__Aim of the exercise__.
Tally the lines in the entries below that contain the word "highest", and give only the number.

────────────────

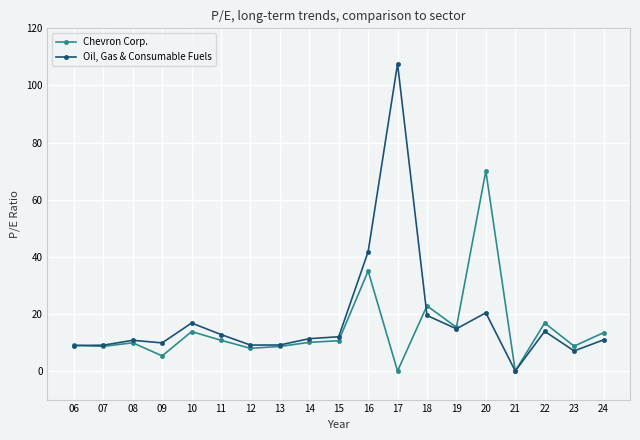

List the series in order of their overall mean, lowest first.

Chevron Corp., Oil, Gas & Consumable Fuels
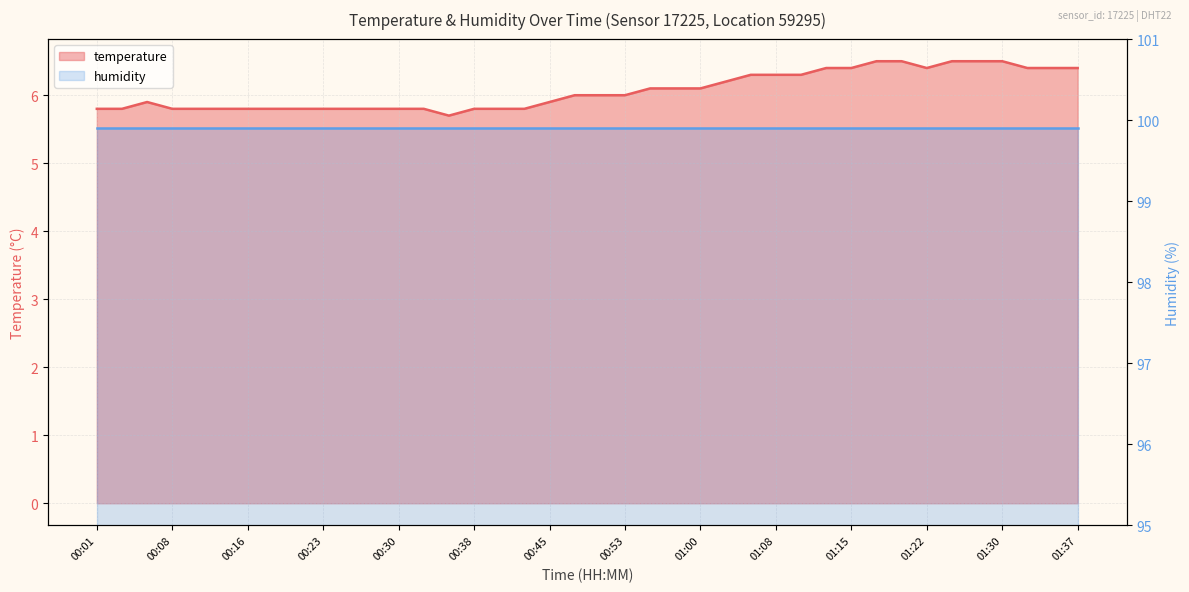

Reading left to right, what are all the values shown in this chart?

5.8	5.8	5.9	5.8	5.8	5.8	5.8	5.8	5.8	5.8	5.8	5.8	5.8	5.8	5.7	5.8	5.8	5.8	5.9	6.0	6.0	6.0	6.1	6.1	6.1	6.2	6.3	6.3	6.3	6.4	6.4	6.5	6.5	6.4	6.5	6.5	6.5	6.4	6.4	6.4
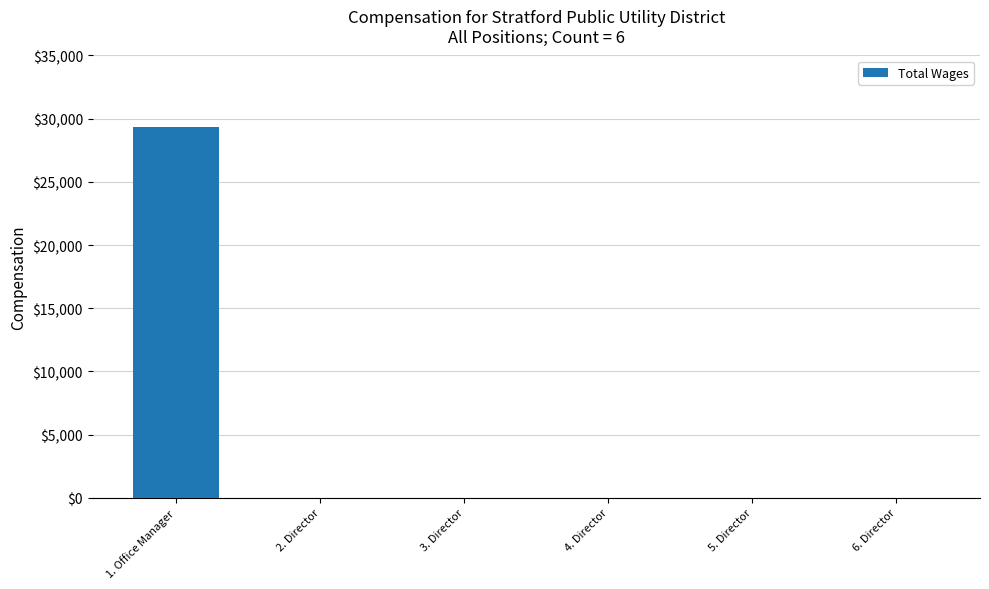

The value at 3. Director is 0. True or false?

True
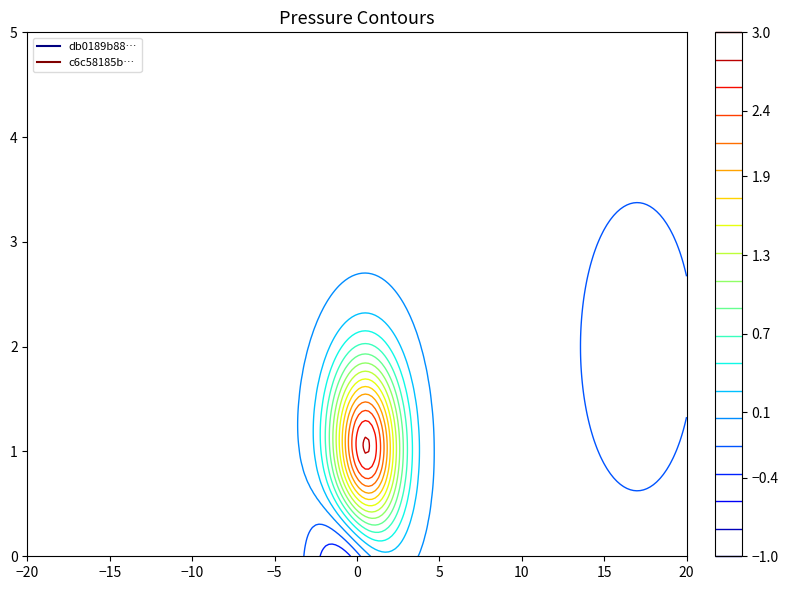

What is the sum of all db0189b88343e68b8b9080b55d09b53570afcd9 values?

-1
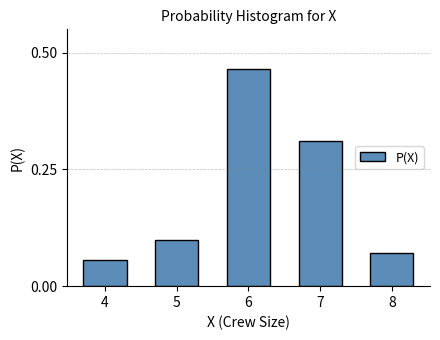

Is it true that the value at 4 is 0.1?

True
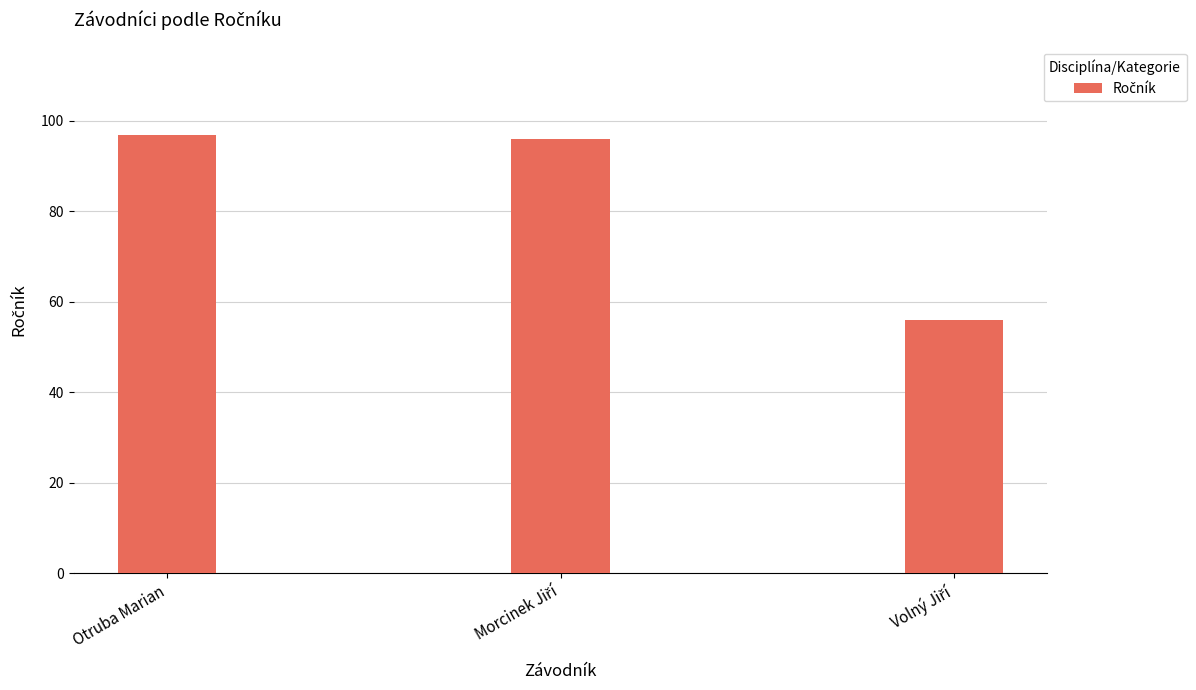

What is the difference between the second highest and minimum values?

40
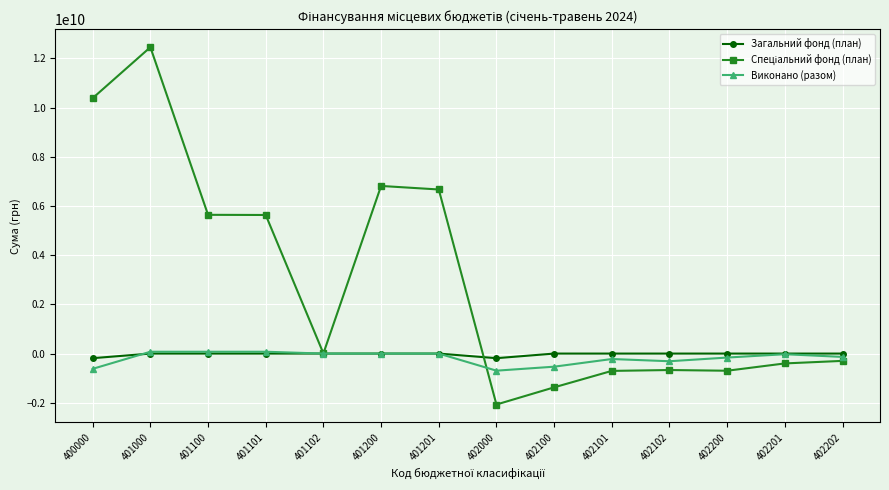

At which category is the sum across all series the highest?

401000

────────────────

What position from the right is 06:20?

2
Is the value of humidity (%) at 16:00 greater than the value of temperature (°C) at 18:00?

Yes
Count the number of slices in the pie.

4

────────────────

__Response to this task__.
2